_Zu lösende Aufgaben_:
1 > Kopiere aus dem Textauszug über Grosz wortgetreu den Abschnitt von „Bereits aus den“ bis „ist ’ne ziemliche Stadt.“.
2 > Seit welchem Jahr gab es laut dem Textauszug über Grosz Litfaßsäulen in Berlin?

_Vorliegender Textauszug_:
—————
Bereits aus den in der Sonderausstellung gezeigten frühen Collagen für Dada lässt sich die Regelverletzung als ein Element von Grosz‘ Arbeiten herausarbeiten. Die Kenntnis der Regeln für ein Titelbild, auf dem alles linear geordnet zu erkennen, lesen ist, ermöglicht es, Text und Bild in eine Anti-Linearität zu versetzen. Zugleich mag die zunehmende Reklame und Beschriftung im öffentlichen Raum der Stadt Berlin für Grosz Bild und Schrift in einen Wirbel versetzt haben. Litfaßsäulen gab es seit 1854 in Berlin bald fast an jeder Straßenecke. Lichtreklamen machten Berlin bis 1928 zu Berlin im Licht, was Bertolt Brecht und Kurt Weill zu einem Song inspirierte.
„Und zum Spazierengehn
genügt das Sonnenlicht.
Doch um die Stadt Berlin zu sehn,
genügt die Sonne nicht,
das ist kein lauschiges Plätzchen,
das ist ’ne ziemliche Stadt.
Damit man da alles gut sehen kann,
da braucht man schon einige Watt.
Na wat denn? Na wat denn?
—————
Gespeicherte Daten

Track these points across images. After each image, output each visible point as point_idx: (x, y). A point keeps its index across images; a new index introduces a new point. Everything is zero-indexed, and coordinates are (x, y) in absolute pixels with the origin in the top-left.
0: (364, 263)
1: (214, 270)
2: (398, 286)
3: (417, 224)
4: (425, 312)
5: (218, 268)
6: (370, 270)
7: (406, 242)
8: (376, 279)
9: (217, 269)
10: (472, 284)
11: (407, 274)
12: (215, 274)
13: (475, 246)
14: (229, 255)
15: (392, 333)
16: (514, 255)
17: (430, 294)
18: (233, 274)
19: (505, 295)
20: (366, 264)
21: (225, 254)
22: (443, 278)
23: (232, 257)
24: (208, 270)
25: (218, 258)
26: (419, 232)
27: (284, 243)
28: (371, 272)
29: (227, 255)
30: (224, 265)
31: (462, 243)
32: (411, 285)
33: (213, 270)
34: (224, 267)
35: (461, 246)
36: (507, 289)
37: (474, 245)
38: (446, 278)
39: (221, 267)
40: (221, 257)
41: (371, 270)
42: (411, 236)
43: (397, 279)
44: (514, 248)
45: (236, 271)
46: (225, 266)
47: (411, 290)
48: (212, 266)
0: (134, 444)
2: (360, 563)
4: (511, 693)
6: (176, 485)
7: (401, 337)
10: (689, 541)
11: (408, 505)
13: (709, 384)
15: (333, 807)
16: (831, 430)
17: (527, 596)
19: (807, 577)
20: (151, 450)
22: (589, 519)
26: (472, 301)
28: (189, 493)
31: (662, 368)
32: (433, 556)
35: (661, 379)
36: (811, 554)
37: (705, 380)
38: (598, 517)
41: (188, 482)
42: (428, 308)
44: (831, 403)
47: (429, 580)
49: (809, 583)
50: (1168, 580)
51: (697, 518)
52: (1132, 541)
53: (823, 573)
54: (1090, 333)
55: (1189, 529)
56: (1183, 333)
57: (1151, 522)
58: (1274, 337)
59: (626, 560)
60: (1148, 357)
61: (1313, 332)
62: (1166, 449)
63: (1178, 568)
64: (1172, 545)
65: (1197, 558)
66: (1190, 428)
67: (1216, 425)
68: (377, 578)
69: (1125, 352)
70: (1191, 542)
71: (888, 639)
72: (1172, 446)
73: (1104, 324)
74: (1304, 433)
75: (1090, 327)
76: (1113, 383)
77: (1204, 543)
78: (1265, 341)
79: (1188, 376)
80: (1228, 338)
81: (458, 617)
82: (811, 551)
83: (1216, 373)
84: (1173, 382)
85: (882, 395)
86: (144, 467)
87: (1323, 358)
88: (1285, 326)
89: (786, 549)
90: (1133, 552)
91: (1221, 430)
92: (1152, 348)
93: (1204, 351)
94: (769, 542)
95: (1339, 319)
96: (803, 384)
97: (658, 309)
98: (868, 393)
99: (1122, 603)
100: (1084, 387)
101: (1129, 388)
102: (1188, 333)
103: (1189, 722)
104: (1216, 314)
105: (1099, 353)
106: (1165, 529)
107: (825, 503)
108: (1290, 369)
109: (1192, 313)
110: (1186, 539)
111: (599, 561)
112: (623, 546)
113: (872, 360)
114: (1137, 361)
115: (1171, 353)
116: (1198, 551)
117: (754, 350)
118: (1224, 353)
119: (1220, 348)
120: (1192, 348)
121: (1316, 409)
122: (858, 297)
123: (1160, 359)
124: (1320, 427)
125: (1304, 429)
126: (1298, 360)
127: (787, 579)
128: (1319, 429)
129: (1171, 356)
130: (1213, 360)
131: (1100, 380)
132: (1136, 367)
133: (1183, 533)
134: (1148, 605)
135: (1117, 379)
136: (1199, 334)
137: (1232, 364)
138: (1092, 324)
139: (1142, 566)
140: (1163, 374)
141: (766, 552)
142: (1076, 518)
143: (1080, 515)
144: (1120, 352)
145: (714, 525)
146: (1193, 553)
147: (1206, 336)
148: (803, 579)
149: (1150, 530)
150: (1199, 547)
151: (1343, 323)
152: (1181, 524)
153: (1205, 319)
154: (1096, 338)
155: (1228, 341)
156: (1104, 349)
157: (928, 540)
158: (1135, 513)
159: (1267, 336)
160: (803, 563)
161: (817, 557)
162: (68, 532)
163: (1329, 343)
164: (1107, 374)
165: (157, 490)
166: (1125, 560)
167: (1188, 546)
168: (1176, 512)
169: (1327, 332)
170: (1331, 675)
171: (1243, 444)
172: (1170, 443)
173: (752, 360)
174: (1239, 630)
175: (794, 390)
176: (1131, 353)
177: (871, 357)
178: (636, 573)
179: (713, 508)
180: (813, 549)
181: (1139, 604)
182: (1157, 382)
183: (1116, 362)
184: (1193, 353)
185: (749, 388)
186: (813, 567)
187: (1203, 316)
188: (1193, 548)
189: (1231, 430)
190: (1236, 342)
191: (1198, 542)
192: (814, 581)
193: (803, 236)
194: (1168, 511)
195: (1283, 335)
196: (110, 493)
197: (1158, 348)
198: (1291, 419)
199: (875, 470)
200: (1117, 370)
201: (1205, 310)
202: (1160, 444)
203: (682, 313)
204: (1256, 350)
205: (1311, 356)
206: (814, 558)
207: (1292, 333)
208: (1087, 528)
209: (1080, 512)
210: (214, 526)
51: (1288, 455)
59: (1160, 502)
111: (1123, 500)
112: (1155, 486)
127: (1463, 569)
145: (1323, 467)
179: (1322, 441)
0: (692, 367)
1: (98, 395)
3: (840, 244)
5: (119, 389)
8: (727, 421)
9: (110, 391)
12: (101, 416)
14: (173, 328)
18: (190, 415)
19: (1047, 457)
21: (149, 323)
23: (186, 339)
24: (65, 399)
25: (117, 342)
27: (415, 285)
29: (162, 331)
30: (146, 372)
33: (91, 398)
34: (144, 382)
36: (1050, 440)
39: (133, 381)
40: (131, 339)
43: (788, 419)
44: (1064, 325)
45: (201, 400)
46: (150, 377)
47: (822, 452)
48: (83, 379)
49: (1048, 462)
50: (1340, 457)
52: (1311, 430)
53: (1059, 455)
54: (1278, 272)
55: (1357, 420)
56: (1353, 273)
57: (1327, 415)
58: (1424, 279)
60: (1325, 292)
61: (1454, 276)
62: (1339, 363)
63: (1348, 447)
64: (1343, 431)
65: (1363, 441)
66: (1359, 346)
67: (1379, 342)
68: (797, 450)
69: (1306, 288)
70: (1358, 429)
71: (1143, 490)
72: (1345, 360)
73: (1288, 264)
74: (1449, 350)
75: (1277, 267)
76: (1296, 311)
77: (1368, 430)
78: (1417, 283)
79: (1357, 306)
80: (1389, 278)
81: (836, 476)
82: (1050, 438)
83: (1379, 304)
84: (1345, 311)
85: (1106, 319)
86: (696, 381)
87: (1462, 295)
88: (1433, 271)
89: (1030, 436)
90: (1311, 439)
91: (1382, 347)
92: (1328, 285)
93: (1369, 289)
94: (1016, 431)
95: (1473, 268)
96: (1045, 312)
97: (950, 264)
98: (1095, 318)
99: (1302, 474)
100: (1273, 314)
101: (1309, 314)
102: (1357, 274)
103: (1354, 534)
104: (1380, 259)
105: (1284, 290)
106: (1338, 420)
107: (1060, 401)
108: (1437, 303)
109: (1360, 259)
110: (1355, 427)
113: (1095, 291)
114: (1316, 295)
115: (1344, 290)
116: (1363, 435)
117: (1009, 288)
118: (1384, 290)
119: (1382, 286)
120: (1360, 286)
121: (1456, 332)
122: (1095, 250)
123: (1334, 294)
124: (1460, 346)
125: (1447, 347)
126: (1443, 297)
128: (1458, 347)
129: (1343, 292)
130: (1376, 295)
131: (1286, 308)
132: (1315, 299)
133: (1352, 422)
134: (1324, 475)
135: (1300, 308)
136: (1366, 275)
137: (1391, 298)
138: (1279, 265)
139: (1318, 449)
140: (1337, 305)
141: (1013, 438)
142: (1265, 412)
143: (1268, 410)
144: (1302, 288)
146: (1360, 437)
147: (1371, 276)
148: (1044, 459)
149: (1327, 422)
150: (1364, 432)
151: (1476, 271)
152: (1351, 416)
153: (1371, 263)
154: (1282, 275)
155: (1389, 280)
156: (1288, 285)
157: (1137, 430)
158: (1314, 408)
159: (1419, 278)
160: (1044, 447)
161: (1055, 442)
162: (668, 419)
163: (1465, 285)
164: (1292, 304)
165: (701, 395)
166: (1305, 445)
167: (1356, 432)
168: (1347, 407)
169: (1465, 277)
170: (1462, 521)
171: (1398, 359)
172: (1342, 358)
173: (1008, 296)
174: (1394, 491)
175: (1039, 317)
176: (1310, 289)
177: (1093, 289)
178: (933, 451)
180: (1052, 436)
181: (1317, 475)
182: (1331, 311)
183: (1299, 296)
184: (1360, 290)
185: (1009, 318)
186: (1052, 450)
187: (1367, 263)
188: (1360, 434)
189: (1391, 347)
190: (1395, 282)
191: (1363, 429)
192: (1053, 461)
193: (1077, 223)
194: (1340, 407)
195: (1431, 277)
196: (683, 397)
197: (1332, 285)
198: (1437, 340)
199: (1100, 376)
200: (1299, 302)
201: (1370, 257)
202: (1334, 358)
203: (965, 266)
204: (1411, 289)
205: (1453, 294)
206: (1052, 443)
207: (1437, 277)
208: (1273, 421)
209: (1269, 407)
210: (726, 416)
—————
_Lösungen je Aufgabe_:
1 >
Bereits aus den in der Sonderausstellung gezeigten frühen Collagen für Dada lässt sich die Regelverletzung als ein Element von Grosz‘ Arbeiten herausarbeiten. Die Kenntnis der Regeln für ein Titelbild, auf dem alles linear geordnet zu erkennen, lesen ist, ermöglicht es, Text und Bild in eine Anti-Linearität zu versetzen. Zugleich mag die zunehmende Reklame und Beschriftung im öffentlichen Raum der Stadt Berlin für Grosz Bild und Schrift in einen Wirbel versetzt haben. Litfaßsäulen gab es seit 1854 in Berlin bald fast an jeder Straßenecke. Lichtreklamen machten Berlin bis 1928 zu Berlin im Licht, was Bertolt Brecht und Kurt Weill zu einem Song inspirierte.
„Und zum Spazierengehn
genügt das Sonnenlicht.
Doch um die Stadt Berlin zu sehn,
genügt die Sonne nicht,
das ist kein lauschiges Plätzchen,
das ist ’ne ziemliche Stadt.

2 > Seit 1854.